A practical fractional numerical optimization method for designing economically and environmentally friendly super-tall buildings

Due to the complexity of super tall buildings, many well-known optimization algorithms are not well applicable. Using structural lateral system of super tall buildings as engineering background, the paper developed a practical fractional numerical optimization method (FNOM), which applies fractional strategy and quasi-constant assumption, to reduce material cost and embodied carbon cost by searching the optimal structural dimensions. Firstly, two kinds of relationships among optimization variables (structural dimensions), driven design constraints (the interstory drift and the natural period) and optimization objective (cost including material cost and embodied carbon cost) are mathematically modelled. Genetic algorithm (GA) is then introduced to search the optimal structural dimensions based on the quasi-constant assumption of virtual work and internal work of the inactive components. Thirdly, fractional strategy is applied to create assemblies composed of different structural component sets, and the assemblies are then to be optimized in proper sequences.
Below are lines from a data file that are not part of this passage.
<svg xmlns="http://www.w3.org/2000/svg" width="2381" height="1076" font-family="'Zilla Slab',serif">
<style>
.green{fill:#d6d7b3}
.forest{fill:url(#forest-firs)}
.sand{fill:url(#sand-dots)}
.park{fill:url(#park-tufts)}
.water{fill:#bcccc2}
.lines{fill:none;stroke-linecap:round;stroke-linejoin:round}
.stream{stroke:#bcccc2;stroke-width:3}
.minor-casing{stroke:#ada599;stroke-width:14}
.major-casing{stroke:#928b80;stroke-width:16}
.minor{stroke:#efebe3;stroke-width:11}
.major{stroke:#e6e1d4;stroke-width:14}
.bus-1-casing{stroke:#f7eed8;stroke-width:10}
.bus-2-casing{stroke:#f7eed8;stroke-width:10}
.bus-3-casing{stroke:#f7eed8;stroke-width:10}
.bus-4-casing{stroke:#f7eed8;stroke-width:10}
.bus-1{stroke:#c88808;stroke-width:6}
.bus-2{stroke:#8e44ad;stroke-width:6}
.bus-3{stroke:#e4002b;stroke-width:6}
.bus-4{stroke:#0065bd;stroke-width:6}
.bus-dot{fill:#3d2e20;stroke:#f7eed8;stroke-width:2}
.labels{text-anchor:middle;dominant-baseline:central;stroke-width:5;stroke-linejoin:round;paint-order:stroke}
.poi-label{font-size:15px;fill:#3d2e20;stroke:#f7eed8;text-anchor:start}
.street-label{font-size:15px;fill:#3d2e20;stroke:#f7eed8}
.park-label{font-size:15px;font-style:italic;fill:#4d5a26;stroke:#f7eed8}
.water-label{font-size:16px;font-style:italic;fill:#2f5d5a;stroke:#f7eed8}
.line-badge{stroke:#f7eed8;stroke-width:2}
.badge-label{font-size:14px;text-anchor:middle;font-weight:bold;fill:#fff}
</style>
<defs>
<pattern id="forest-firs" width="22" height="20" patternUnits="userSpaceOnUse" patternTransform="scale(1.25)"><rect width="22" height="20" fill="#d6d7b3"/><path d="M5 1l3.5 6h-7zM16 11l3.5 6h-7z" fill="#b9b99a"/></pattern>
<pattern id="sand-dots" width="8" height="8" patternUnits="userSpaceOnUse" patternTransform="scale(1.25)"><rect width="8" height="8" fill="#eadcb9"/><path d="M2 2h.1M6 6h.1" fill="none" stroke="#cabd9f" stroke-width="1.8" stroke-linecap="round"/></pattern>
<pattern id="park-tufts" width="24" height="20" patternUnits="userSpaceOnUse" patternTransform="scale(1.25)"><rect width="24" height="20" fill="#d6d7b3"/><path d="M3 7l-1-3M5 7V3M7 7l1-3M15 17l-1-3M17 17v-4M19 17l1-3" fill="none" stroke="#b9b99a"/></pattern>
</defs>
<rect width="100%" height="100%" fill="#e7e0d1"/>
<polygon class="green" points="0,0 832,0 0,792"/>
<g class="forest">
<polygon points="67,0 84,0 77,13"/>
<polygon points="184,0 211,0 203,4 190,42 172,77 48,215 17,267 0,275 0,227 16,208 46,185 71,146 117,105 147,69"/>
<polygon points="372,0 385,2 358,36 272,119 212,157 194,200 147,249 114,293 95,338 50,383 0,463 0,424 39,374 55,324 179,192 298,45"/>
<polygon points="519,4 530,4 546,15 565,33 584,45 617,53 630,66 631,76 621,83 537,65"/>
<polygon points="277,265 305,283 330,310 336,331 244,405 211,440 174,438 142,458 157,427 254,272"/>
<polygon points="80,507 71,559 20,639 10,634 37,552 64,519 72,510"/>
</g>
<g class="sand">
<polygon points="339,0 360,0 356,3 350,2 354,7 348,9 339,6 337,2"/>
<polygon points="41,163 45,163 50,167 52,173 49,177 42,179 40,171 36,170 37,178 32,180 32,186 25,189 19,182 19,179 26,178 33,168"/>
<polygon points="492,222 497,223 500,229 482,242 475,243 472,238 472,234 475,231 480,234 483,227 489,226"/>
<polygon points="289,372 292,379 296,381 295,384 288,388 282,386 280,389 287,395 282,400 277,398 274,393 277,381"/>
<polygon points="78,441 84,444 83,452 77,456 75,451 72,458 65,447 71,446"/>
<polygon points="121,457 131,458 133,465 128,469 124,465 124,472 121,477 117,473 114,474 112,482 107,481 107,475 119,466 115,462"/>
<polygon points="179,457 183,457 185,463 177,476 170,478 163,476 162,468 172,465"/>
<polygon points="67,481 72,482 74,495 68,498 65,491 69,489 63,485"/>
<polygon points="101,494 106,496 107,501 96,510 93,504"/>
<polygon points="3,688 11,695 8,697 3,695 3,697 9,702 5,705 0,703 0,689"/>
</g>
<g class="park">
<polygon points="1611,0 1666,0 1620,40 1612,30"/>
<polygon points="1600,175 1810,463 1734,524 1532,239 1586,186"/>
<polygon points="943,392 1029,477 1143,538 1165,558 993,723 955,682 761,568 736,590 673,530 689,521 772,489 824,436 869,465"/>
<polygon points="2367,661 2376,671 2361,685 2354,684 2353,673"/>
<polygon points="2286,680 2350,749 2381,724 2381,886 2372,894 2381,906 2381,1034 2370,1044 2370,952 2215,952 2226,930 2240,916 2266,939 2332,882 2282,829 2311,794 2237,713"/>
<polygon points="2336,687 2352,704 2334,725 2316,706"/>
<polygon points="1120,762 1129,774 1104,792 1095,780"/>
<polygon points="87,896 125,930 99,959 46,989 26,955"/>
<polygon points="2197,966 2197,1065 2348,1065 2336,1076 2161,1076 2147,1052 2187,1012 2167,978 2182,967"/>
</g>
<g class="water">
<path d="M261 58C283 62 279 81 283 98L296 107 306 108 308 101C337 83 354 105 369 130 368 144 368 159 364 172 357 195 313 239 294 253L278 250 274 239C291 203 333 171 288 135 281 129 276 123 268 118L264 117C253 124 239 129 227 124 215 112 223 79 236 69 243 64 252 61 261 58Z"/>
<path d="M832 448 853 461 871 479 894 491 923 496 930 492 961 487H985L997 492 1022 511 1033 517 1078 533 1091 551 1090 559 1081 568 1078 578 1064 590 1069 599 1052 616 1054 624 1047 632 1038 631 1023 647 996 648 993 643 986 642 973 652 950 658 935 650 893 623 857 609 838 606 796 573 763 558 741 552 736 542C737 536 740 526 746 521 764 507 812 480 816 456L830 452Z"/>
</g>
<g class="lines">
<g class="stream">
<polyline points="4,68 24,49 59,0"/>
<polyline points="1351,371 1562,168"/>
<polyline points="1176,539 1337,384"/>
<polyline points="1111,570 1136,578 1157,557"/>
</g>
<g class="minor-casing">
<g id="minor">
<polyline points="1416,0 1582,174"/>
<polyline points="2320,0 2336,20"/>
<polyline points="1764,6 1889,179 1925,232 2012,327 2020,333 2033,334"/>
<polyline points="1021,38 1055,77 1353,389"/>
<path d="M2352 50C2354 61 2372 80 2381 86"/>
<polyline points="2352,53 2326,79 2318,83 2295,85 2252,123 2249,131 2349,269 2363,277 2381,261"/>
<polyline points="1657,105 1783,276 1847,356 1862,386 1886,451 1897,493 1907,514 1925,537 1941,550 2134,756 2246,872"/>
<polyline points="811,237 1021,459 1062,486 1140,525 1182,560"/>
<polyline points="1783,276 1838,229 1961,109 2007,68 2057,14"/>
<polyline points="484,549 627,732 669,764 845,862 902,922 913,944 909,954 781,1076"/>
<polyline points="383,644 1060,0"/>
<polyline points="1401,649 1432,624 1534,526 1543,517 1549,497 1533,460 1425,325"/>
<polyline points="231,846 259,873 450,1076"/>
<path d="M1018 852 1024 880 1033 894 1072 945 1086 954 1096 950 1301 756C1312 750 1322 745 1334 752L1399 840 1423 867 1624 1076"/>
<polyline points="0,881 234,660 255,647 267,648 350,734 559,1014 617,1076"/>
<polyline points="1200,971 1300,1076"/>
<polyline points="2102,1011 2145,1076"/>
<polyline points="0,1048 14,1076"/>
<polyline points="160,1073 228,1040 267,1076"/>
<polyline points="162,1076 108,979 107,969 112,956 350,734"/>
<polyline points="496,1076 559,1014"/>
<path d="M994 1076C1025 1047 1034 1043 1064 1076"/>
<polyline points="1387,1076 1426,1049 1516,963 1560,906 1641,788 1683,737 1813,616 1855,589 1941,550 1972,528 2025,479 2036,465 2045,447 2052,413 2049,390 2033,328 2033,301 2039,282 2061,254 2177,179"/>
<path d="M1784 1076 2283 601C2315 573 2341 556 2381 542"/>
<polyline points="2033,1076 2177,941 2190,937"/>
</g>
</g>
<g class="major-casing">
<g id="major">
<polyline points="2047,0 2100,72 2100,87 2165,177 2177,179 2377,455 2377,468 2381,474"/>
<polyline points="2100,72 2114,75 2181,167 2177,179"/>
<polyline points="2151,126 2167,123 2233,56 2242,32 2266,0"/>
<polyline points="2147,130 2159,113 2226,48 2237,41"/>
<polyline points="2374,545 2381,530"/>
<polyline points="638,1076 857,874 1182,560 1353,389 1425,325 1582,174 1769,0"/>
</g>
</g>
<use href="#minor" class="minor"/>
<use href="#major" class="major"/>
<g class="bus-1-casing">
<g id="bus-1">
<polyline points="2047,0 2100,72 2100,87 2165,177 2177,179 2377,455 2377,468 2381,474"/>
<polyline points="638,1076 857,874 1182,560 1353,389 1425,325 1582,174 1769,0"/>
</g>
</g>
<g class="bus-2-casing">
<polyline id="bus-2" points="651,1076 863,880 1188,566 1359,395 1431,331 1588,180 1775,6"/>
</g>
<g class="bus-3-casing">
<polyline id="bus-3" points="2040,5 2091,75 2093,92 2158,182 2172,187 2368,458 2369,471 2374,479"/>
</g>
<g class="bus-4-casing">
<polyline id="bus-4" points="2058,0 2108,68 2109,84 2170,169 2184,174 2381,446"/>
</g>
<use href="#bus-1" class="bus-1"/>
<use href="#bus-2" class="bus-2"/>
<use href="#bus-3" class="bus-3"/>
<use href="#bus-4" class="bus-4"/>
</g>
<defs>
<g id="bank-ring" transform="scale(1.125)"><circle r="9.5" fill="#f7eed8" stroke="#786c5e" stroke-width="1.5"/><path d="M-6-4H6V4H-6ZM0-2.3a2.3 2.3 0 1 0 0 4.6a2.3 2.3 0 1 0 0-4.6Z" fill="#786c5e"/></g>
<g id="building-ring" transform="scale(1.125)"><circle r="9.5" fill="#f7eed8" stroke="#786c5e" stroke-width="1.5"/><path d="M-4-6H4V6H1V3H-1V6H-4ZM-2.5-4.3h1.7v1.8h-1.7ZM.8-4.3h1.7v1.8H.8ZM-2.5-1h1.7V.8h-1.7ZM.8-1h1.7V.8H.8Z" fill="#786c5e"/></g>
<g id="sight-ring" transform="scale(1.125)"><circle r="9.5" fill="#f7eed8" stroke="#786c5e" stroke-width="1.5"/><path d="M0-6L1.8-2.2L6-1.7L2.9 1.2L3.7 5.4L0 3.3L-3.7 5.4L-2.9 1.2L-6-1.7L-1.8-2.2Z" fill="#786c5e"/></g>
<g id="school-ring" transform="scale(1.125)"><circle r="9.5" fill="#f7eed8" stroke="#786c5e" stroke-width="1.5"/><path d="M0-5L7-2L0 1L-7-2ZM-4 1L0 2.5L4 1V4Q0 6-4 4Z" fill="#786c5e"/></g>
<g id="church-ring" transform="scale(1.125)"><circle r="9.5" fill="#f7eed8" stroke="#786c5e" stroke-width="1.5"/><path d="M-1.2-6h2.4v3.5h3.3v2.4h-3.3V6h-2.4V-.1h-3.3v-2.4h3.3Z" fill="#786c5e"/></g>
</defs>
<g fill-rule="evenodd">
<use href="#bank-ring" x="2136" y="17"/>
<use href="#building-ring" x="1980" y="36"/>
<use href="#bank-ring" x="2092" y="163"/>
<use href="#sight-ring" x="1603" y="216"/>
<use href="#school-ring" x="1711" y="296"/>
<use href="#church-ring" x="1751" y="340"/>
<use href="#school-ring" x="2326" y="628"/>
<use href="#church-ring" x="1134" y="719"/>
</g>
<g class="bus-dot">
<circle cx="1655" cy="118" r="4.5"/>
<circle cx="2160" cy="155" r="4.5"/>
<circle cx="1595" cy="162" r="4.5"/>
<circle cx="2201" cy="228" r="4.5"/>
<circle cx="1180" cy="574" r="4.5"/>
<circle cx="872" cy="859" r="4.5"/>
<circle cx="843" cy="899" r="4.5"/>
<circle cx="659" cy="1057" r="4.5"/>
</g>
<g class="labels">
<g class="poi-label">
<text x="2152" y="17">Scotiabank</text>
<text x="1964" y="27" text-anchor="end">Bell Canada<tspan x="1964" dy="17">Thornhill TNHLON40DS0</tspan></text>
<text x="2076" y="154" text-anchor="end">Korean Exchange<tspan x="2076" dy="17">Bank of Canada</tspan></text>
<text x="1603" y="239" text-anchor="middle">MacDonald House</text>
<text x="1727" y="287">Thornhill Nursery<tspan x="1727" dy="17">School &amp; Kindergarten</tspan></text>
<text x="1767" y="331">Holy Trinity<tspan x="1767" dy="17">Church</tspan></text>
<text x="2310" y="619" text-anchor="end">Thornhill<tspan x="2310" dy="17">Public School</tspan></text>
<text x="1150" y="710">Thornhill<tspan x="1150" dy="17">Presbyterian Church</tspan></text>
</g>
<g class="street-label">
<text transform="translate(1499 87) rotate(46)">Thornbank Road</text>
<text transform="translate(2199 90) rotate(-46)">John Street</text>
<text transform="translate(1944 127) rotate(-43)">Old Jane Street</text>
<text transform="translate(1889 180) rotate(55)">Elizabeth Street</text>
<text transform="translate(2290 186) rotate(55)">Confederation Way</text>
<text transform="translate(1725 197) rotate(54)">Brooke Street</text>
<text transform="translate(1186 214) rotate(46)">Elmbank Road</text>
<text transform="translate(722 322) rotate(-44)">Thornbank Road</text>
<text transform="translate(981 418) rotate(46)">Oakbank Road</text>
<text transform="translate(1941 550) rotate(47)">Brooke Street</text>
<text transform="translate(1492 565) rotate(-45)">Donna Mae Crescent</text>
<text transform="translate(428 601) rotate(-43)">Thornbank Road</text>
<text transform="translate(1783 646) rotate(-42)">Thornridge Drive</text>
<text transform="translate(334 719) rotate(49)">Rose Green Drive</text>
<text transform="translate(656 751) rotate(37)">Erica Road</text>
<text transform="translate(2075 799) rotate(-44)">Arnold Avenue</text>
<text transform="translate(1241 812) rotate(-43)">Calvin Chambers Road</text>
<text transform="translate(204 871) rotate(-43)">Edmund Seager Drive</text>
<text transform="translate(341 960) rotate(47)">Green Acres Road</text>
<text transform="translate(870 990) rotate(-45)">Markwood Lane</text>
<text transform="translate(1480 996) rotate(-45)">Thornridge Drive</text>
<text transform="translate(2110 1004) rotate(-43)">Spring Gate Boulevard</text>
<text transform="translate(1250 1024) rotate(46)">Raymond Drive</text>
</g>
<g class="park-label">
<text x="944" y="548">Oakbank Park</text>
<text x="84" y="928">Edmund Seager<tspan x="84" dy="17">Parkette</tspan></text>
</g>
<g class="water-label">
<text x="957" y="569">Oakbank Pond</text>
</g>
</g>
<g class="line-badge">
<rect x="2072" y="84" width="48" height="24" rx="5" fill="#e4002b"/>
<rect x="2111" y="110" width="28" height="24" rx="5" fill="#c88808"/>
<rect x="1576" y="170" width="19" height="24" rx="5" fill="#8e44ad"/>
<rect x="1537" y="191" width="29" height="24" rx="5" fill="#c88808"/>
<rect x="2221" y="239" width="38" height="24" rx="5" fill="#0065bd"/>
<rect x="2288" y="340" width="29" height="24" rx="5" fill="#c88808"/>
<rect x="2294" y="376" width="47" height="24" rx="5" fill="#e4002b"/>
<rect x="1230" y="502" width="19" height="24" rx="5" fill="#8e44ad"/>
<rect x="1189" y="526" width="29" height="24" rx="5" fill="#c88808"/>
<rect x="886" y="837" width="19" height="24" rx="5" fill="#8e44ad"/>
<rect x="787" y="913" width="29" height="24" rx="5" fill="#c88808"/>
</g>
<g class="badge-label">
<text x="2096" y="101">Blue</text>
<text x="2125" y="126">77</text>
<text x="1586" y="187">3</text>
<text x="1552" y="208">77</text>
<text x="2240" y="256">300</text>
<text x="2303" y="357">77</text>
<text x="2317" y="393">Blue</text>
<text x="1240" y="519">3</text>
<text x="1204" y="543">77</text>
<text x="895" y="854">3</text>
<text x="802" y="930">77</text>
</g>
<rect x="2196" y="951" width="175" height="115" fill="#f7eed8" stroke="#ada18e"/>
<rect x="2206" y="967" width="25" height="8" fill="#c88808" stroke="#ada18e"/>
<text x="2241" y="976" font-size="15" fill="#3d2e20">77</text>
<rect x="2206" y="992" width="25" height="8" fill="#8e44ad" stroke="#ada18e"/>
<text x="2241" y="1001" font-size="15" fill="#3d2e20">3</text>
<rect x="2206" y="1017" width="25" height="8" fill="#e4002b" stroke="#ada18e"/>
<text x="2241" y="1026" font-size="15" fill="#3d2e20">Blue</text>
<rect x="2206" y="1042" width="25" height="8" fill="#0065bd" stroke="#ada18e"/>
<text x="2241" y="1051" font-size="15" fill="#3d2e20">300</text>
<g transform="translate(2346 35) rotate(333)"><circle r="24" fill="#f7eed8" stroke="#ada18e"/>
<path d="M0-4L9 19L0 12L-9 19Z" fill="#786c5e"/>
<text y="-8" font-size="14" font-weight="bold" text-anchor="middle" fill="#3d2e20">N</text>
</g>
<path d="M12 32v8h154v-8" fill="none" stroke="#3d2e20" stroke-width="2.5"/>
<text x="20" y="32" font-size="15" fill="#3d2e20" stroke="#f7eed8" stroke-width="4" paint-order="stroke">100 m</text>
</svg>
Fourthly, FNOM is implemented as a user-friendly software called C-FNO to practically support the preliminary design of super-tall buildings. Finally, a 700 m high super-tall building is employed to illustrate FNOM by using C-FNO, and the results show that only three design constraints of the interstory drift, the natural period and the stress ratio need to be solved during each optimization step. Belt truss, mega column, outrigger truss and shear wall of the super tall building should be optimized in sequence to save more cost. A great amount of cost can be still saved for the super tall building with the normal traditional design.